On the question of whether early Christians borrowed myths from other ancient religions, Lee Strobel has an article on the internet citing a Swedish scholar name T.N.D. Mettinger as concluding that "there were absolutely no parallels between them [i.e., other ancient resurrection myths] and Jesus because these myths dealt with such things as the vegetation cycle." (read, think, pray live) Now I have not read Mettinger and I am not planning on tracking his book down, but I would just like to note that Mettinger's own words as quoted by Strobel don't sound nearly as emphatic. "There is, as far as I am aware, no prima facie evidence that the death and resurrection of Jesus is a mythological construct, drawing on the myths and rites of the dying and rising Gods in the surrounding world." (TCFTRJ p.161) This quote certainly supports Strobel's apologetics, but I don't think it rises to the level of "absolutely no parallels."
I also think that Strobel's latest article makes Mettinger sound stupid. Is it really such an incredible leap to go from a dying and rising god in a vegetation cycle to a dying and rising messiah? Is this something that was completely beyond the imagination of first century Jews?
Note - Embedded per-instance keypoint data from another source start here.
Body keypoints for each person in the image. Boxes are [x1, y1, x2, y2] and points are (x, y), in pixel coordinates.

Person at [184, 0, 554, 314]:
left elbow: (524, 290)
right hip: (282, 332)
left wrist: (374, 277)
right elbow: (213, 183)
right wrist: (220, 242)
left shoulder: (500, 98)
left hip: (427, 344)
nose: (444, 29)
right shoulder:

I might just as well argue that there are "absolutely no parallels" between George Lucas' Star Wars movies and Norse mythology (or where ever it was he lifted his stuff) because Thor and Odin did not have spaceships.
Speaking of parallels, Strobel's embellishments provide a nice model of how the stories about Jesus may have grown over time. Mettinger being unaware of any prima facie evidence becomes "absolutely no parallels." Sherwin-White's brief and general reflections become a "meticulous" study. And just as early Christians may have been unconcerned about being contradicted by eyewitnesses, Strobel seems completely unfazed by the possibility that someone might go check the sources he is citing.